▸ **GIVEN PROBLEM**:
Reproduce every line of the material below word for word, leaving out the pictures.

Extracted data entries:
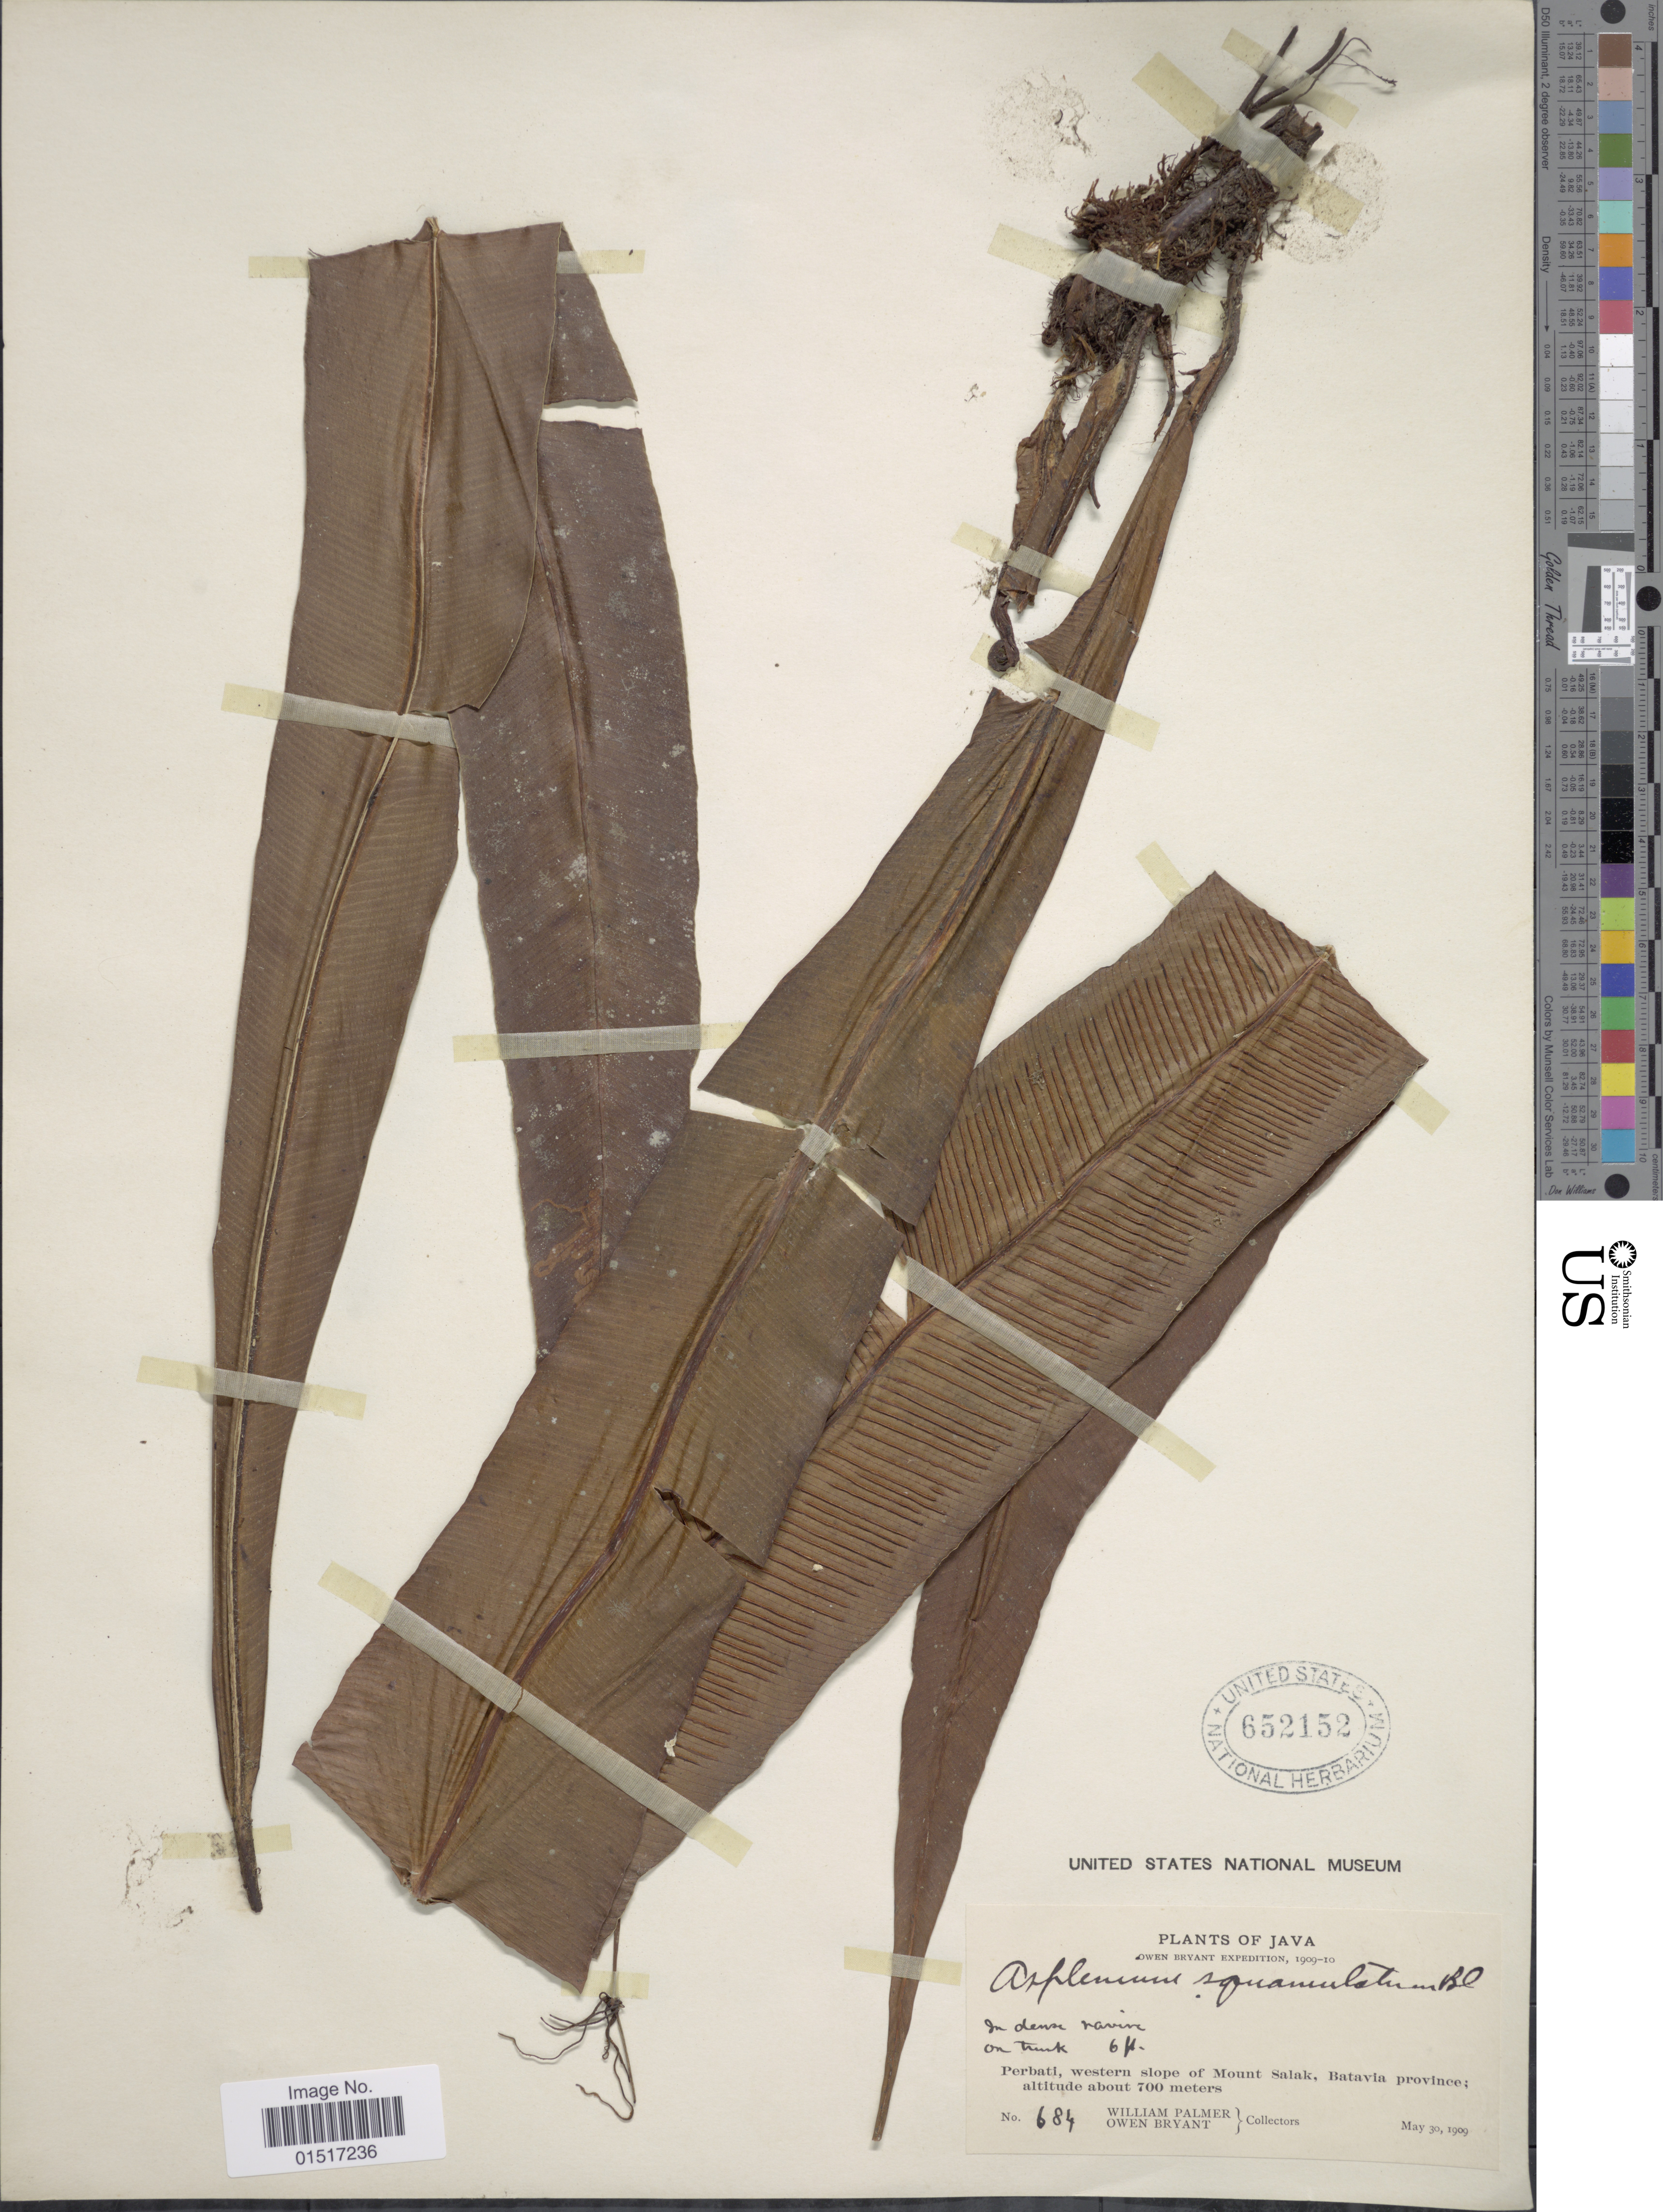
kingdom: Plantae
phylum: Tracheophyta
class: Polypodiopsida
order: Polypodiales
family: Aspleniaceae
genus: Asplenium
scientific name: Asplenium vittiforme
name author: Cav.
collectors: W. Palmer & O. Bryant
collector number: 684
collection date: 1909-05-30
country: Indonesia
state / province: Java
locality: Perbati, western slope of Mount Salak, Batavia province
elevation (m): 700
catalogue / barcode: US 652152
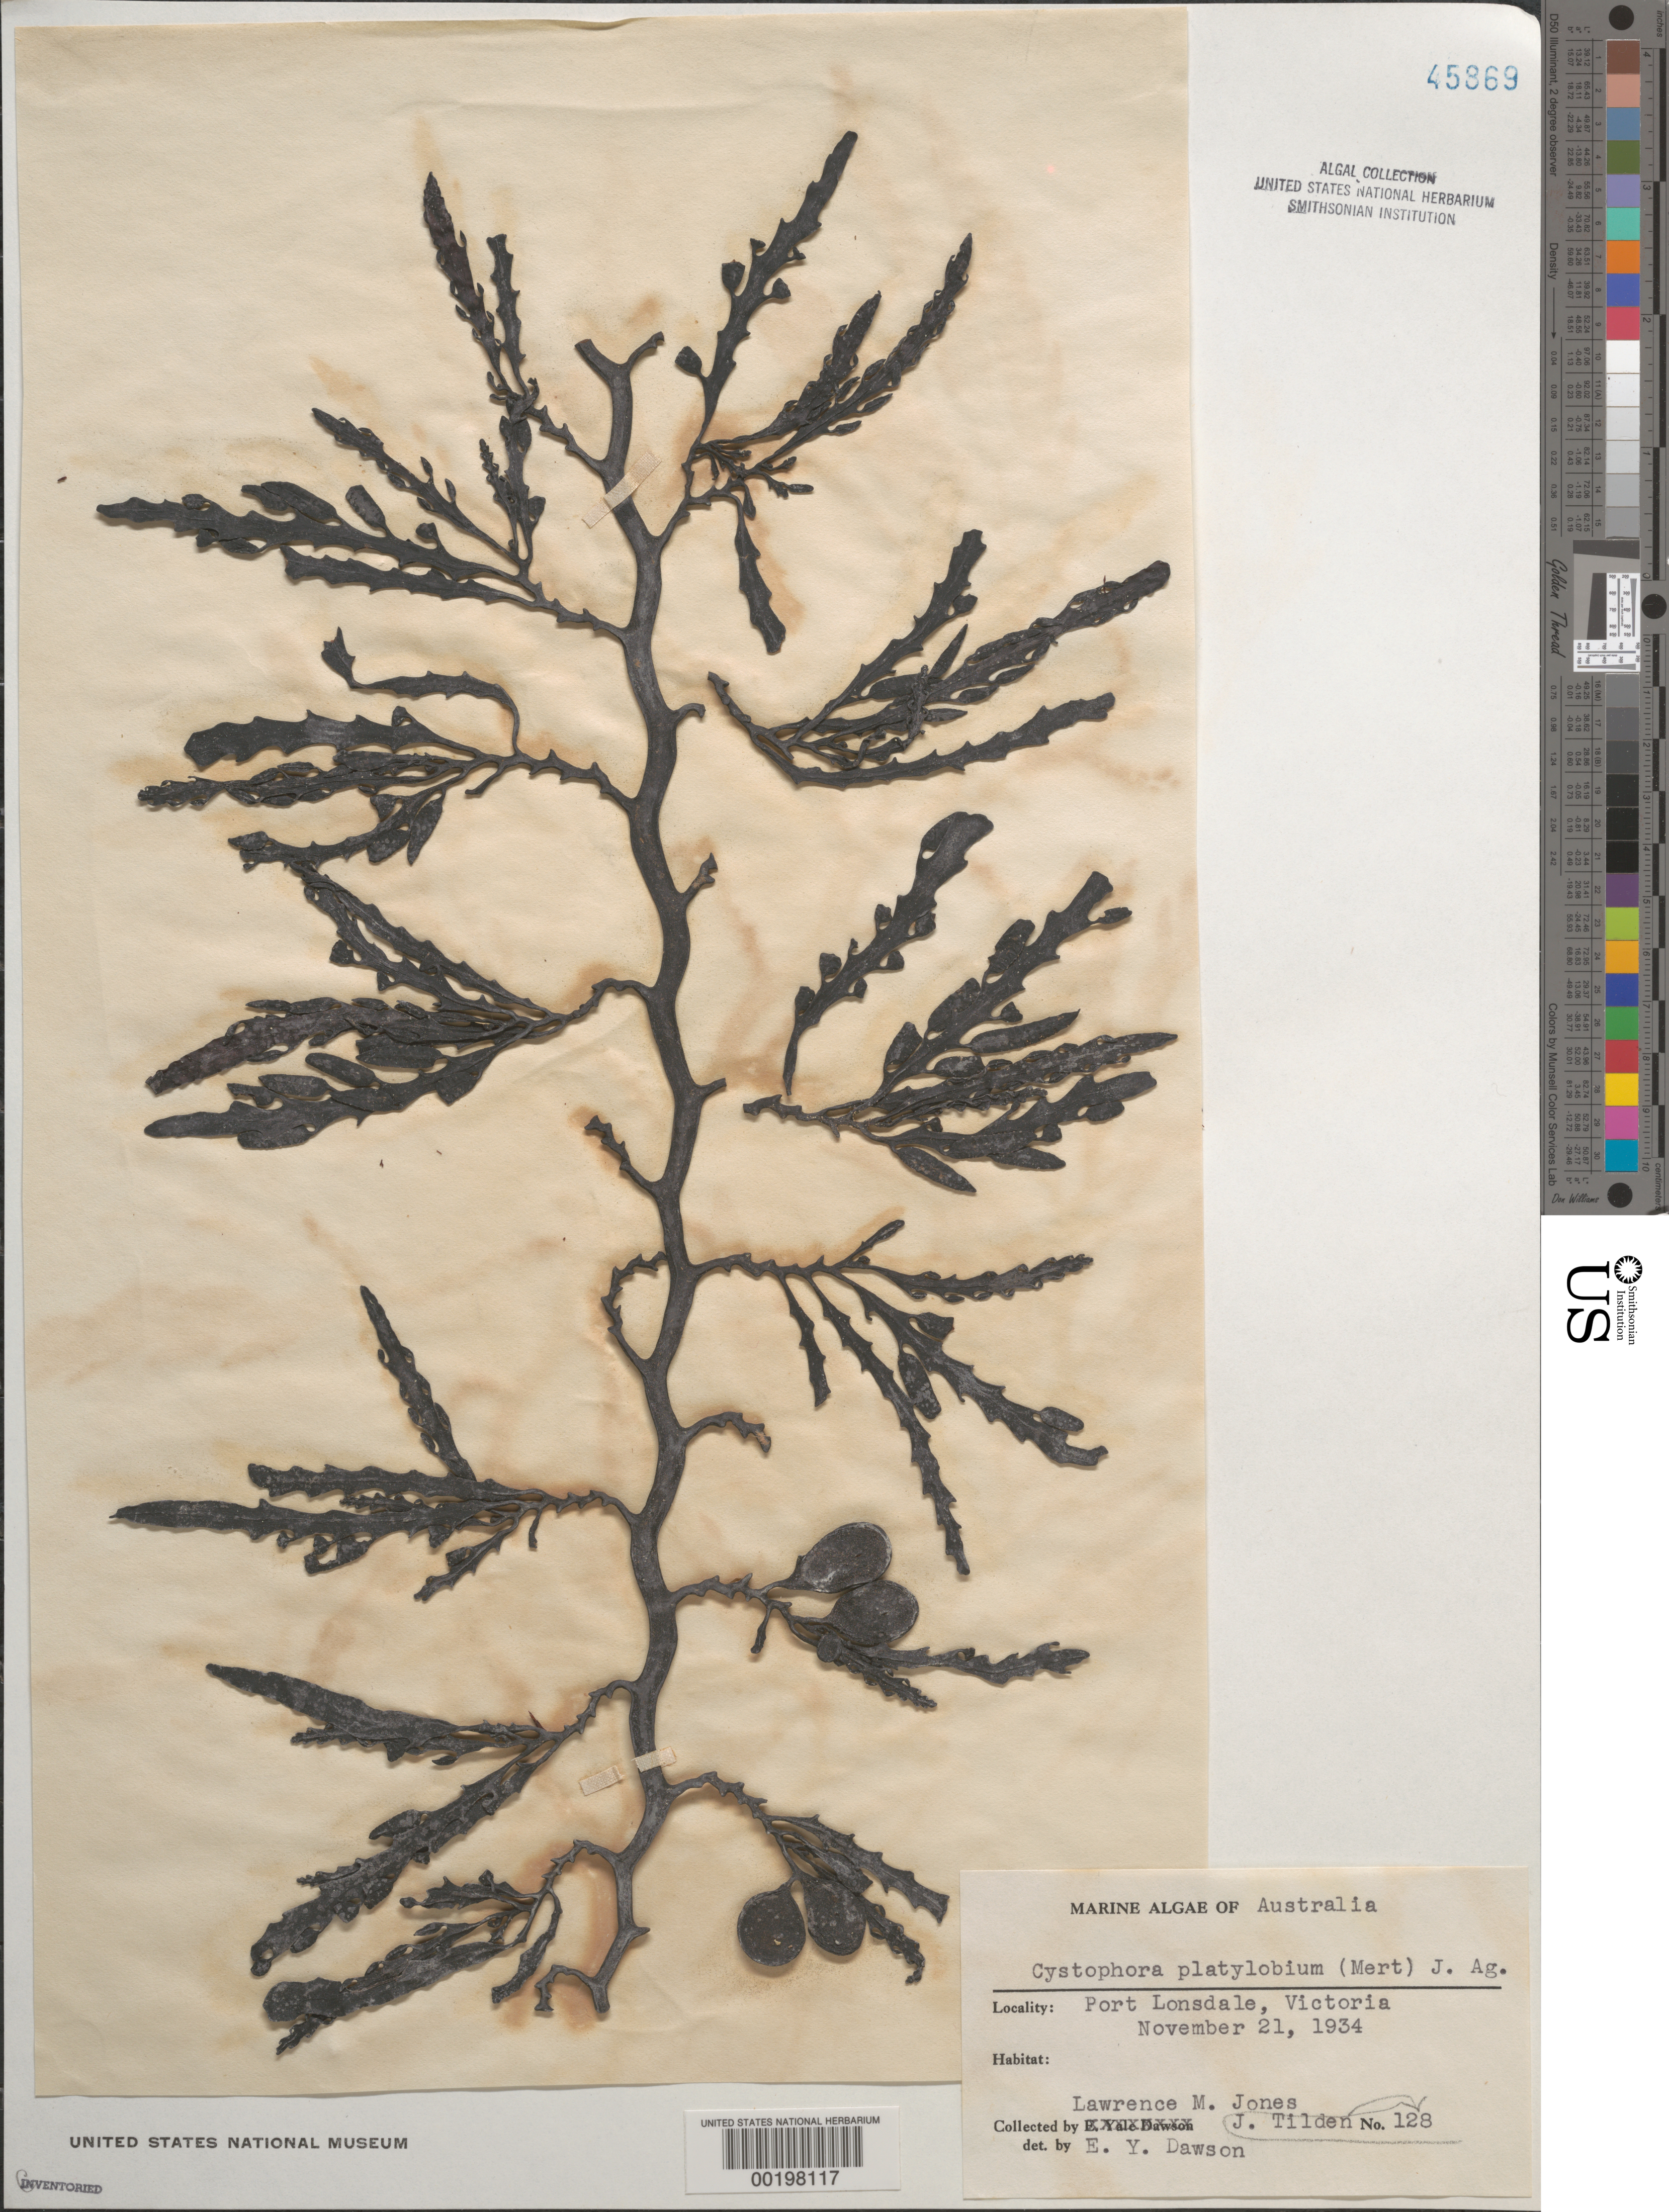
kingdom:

▸ **SOLVED PROBLEM**:
kingdom: Plantae
phylum: Tracheophyta
class: Polypodiopsida
order: Polypodiales
family: Aspleniaceae
genus: Asplenium
scientific name: Asplenium vittiforme
name author: Cav.
collectors: W. Palmer & O. Bryant
collector number: 684
collection date: 1909-05-30
country: Indonesia
state / province: Java
locality: Perbati, western slope of Mount Salak, Batavia province
elevation (m): 700
catalogue / barcode: US 652152
kingdom:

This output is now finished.